Return the text of the rows below character for character, starting with their first line and going on through the line with "Закончив учение, Корнилий вернулся в дом".

LISTED RECORDS:
┄┄┄┄┄┄┄┄┄┄

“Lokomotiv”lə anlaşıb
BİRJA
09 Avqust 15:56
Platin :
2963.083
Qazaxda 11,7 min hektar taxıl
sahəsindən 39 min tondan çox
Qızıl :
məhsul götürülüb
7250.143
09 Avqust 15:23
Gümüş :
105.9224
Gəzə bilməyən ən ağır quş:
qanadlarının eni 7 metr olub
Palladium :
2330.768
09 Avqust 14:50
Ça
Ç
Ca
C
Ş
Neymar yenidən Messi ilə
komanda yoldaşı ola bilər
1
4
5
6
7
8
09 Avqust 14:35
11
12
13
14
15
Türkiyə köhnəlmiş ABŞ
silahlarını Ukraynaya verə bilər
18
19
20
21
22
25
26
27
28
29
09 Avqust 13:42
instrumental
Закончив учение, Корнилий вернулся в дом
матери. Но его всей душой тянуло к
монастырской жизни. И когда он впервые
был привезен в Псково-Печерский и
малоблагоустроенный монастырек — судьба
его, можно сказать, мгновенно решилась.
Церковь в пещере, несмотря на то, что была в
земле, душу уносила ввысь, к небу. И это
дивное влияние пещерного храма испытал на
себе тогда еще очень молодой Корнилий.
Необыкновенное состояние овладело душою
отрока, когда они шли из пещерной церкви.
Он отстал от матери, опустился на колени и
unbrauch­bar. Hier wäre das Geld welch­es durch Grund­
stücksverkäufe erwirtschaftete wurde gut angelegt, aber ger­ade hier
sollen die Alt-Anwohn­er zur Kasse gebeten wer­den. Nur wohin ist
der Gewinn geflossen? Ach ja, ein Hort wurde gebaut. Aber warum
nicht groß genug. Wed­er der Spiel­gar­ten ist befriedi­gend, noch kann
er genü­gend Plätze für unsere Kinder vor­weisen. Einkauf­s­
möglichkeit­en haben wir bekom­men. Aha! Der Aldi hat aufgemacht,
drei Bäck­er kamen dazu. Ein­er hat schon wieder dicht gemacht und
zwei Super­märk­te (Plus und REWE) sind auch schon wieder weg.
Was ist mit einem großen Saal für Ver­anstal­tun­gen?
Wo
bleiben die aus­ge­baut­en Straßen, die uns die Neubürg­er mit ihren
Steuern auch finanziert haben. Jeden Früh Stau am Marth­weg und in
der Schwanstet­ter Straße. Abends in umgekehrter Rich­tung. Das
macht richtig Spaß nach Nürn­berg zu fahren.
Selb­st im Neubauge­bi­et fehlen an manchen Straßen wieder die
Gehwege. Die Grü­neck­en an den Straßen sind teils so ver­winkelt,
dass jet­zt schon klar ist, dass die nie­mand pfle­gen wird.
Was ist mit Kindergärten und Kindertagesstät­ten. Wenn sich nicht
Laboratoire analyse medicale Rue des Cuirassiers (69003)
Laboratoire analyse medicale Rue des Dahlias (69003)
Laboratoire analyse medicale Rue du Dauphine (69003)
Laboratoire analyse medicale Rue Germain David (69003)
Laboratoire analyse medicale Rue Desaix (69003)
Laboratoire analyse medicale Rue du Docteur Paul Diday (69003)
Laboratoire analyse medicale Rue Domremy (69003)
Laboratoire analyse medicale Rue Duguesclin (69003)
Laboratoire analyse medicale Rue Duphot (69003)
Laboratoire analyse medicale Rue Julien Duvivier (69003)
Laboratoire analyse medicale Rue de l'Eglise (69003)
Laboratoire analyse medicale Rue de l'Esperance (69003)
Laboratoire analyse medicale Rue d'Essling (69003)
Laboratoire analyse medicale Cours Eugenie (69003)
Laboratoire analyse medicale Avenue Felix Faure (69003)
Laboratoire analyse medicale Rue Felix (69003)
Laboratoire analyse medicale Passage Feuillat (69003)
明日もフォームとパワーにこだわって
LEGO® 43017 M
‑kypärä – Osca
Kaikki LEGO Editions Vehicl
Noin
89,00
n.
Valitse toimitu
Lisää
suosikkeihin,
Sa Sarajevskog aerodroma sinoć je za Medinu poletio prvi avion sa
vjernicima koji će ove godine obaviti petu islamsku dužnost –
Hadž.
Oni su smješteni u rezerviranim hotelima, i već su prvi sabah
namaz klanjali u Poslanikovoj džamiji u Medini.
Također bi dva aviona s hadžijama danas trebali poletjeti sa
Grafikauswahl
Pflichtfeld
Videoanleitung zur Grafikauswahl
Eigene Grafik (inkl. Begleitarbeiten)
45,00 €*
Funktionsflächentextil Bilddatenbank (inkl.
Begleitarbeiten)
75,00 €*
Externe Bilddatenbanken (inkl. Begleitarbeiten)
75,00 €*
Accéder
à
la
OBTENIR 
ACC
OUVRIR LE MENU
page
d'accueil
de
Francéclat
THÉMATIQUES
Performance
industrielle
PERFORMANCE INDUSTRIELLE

┄┄┄┄┄┄┄┄┄┄

RESPONSE AREA:
“Lokomotiv”lə anlaşıb
BİRJA
09 Avqust 15:56
Platin :
2963.083
Qazaxda 11,7 min hektar taxıl
sahəsindən 39 min tondan çox
Qızıl :
məhsul götürülüb
7250.143
09 Avqust 15:23
Gümüş :
105.9224
Gəzə bilməyən ən ağır quş:
qanadlarının eni 7 metr olub
Palladium :
2330.768
09 Avqust 14:50
Ça
Ç
Ca
C
Ş
Neymar yenidən Messi ilə
komanda yoldaşı ola bilər
1
4
5
6
7
8
09 Avqust 14:35
11
12
13
14
15
Türkiyə köhnəlmiş ABŞ
silahlarını Ukraynaya verə bilər
18
19
20
21
22
25
26
27
28
29
09 Avqust 13:42
instrumental
Закончив учение, Корнилий вернулся в дом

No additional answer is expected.